Geneva: Swiss voters on Sunday were deciding on two separate proposals aimed at protecting Swiss farmers more and ensuring that food from both domestic and foreign farmers and producers is healthier, more environmentally sound and animal-friendly.

Yet polls show costs concerns, government opposition and other factors have dented public support for the proposals, the latest referendum in Switzerland’s form of direct democracy that gives voters a say on matters of high public interest.

Another proposal, which polls have shown to be popular, would require the government to do more to improve bicycle lanes and other infrastructure across the Alpine country.

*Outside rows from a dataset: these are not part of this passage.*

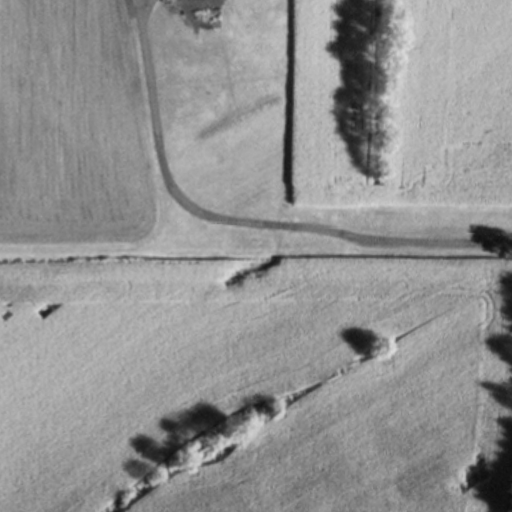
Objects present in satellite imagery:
road: (159, 14)
road: (236, 235)
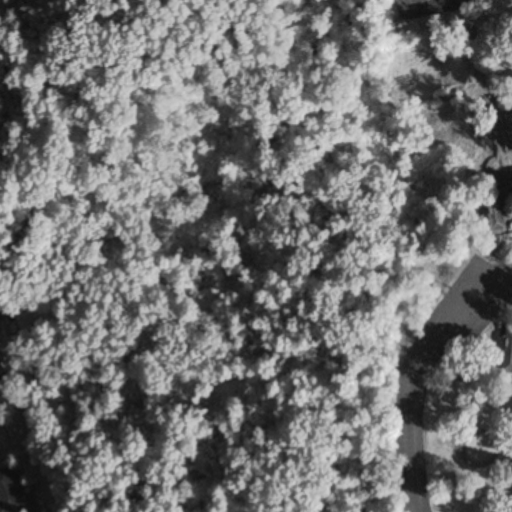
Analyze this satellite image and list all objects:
park: (486, 2)
park: (454, 5)
park: (417, 8)
building: (507, 120)
building: (495, 217)
park: (385, 219)
parking lot: (455, 317)
building: (508, 352)
road: (421, 382)
building: (5, 391)
building: (9, 492)
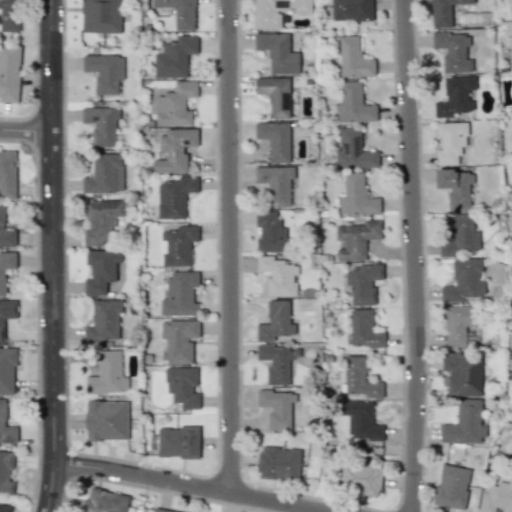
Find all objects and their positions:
building: (351, 10)
building: (276, 11)
building: (180, 12)
building: (443, 12)
building: (9, 15)
building: (101, 16)
building: (453, 51)
building: (278, 52)
building: (175, 57)
building: (353, 58)
building: (105, 72)
building: (9, 73)
road: (33, 73)
building: (275, 95)
building: (455, 96)
building: (175, 104)
building: (353, 104)
building: (101, 124)
road: (26, 132)
building: (275, 139)
building: (450, 141)
building: (174, 150)
building: (353, 150)
building: (104, 174)
building: (7, 175)
building: (276, 183)
building: (456, 187)
building: (174, 196)
building: (357, 196)
building: (100, 221)
building: (5, 230)
building: (269, 231)
building: (461, 235)
building: (356, 239)
building: (177, 244)
road: (230, 247)
road: (53, 256)
road: (416, 256)
building: (5, 267)
building: (101, 270)
building: (278, 275)
building: (465, 282)
building: (363, 283)
building: (180, 295)
building: (6, 314)
building: (104, 320)
building: (275, 321)
building: (458, 323)
building: (363, 330)
building: (179, 339)
building: (276, 363)
building: (7, 370)
building: (462, 373)
building: (107, 374)
building: (359, 378)
building: (183, 386)
building: (276, 407)
building: (106, 420)
building: (361, 421)
building: (465, 423)
building: (6, 426)
building: (176, 442)
building: (279, 462)
building: (6, 473)
building: (360, 478)
road: (189, 485)
building: (452, 486)
building: (497, 497)
building: (105, 501)
building: (4, 508)
building: (162, 510)
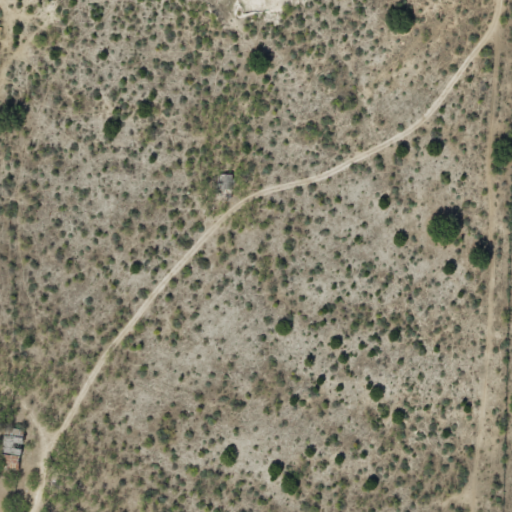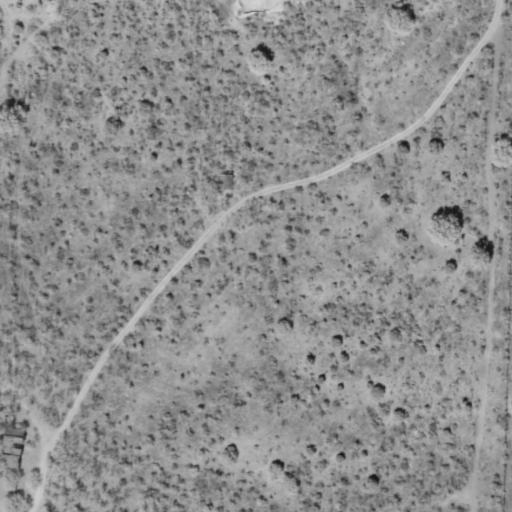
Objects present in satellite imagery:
road: (275, 197)
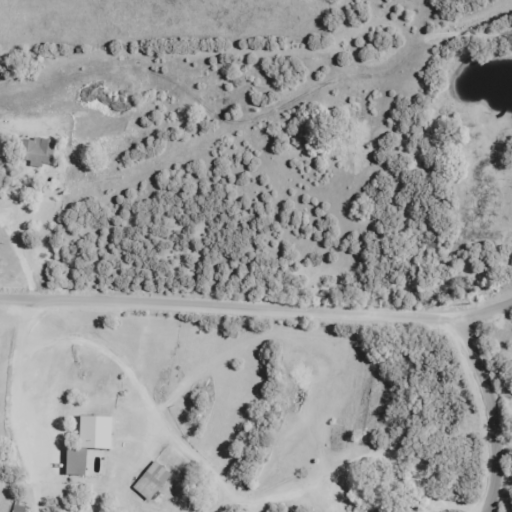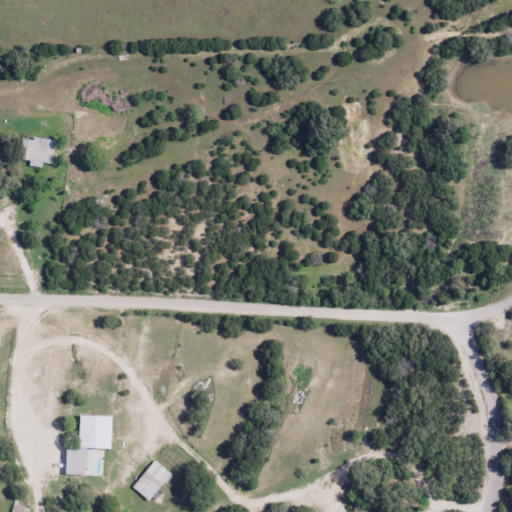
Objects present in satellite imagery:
building: (36, 150)
road: (54, 296)
road: (261, 305)
road: (463, 313)
road: (493, 411)
building: (86, 442)
building: (150, 480)
building: (18, 508)
building: (384, 509)
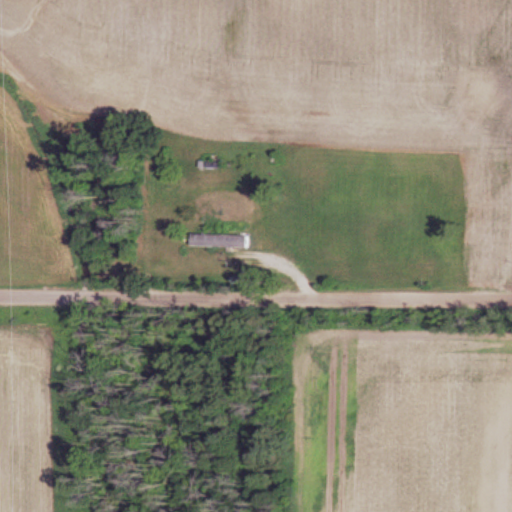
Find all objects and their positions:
building: (487, 96)
building: (225, 240)
road: (255, 288)
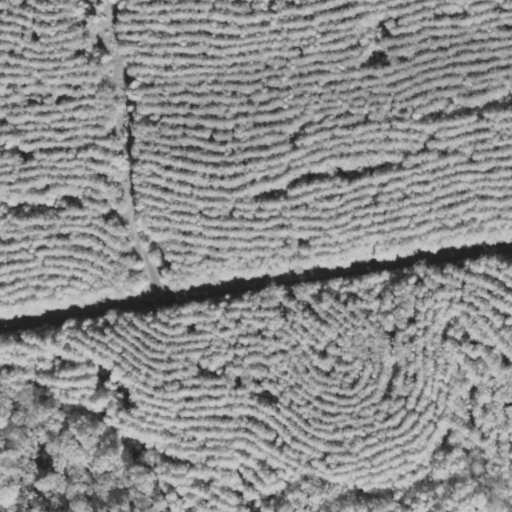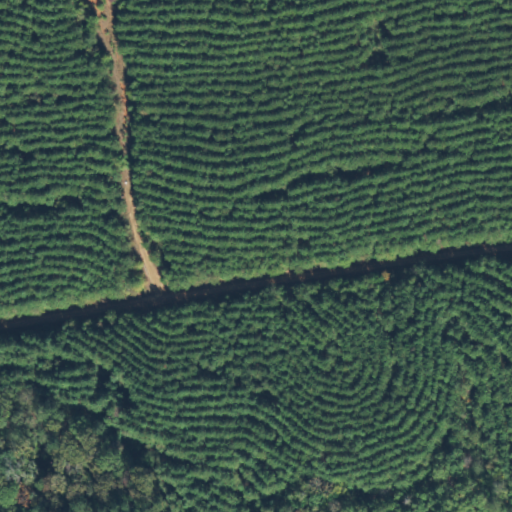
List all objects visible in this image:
road: (255, 282)
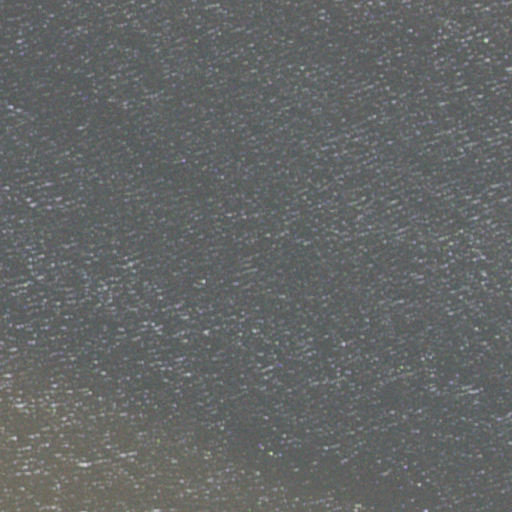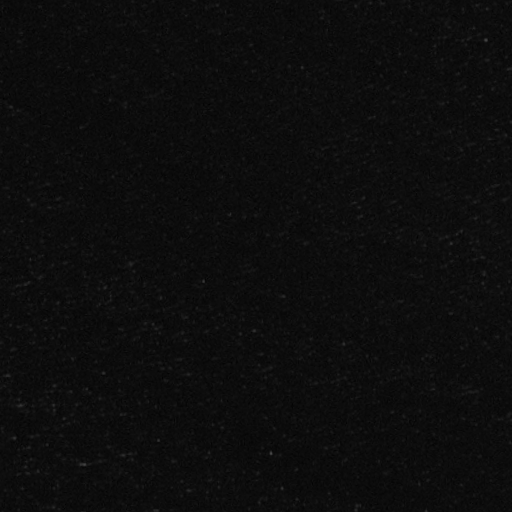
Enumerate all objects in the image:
river: (50, 460)
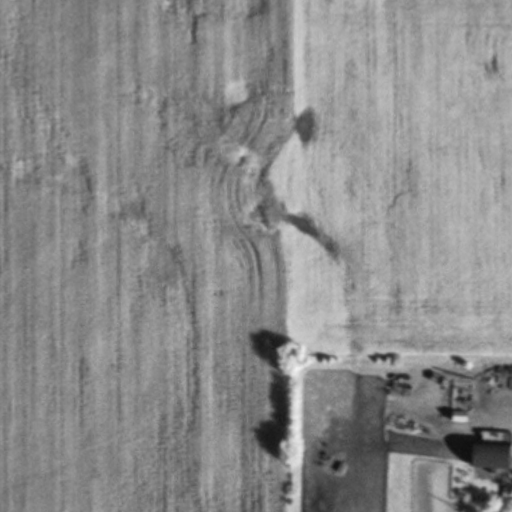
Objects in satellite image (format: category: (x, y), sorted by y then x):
building: (494, 450)
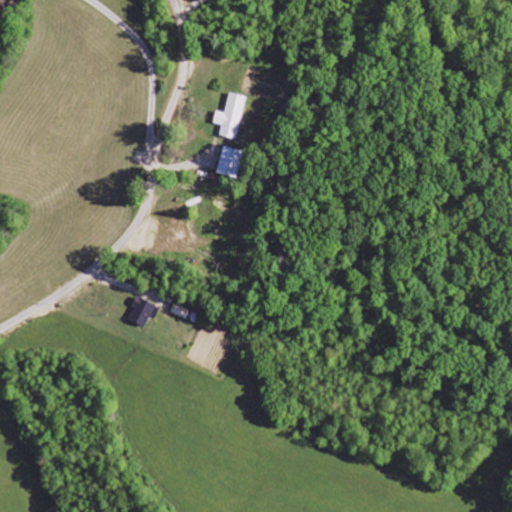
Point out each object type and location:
building: (231, 117)
building: (230, 162)
road: (146, 194)
building: (142, 312)
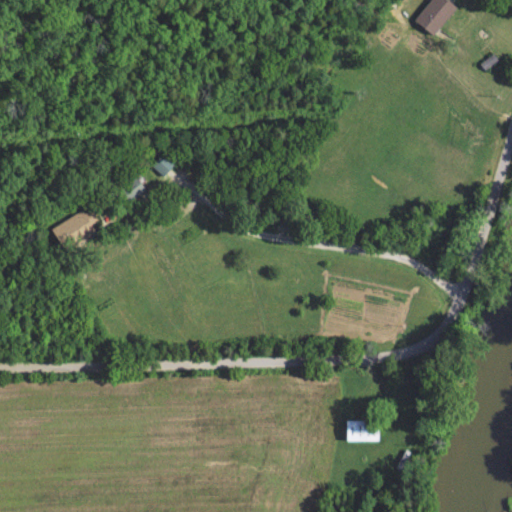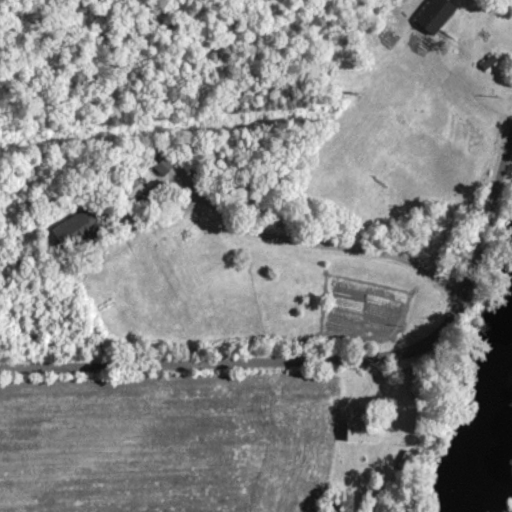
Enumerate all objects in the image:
building: (426, 21)
road: (450, 27)
building: (128, 197)
building: (71, 234)
road: (325, 247)
road: (324, 361)
building: (351, 438)
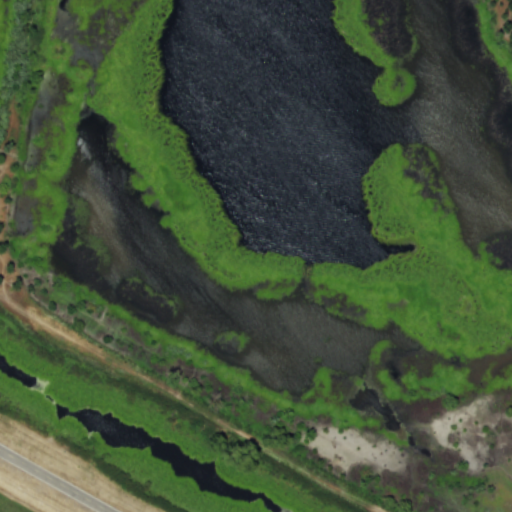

The “Fair-Food Initiative” would require the Swiss government to promote environmentally sound, animal-friendly and fairly produced food, and could require Swiss inspectors to travel abroad to conduct compliance checks. It would seek to ban from import livestock and animal products that come from large, industrial-size facilities. It promotes seasonal and locally-grown produce and requires an even more detailed listing of ingredients on food packaging, among other things.

Supporters say the idea is partly designed to help reduce waste: One-third of all food ends up being thrown away, mostly due to expiry of freshness or to elimination of badly-shaped produce.

The Swiss executive branch, the Federal Council, and parliament support the concept, but say existing legislation already heads in the right direction. They say the proposal Sunday could limit choices, raise prices and jeopardise Swiss commercial agreements with trading partners.

Proponents of a separate, though somewhat similar, “Food Sovereignty” initiative lament the drop in the number of Swiss farms in recent decades — the country has some 100,000 fewer farming jobs over the last 30 years. It wants to underpin farmers’ salaries and ensure that imported foodstuffs meet Swiss standards.

It would ensure “fair” prices for Swiss produce and require that imported food respect Swiss regulations, and if not, face possible import bans or levies.

The Swiss government says that would be counterproductive, giving Swiss consumers greater incentive to cross borders to neighbouring Austria, France, Germany or Italy to do their shopping. It says the proposal would ultimately drive down demand for domestic produce, to the detriment of the very farmers the measure aimed to help.

The Swiss government also argues that the initiative could also run afoul of international trade laws and regulations and drive trading partners to retaliate.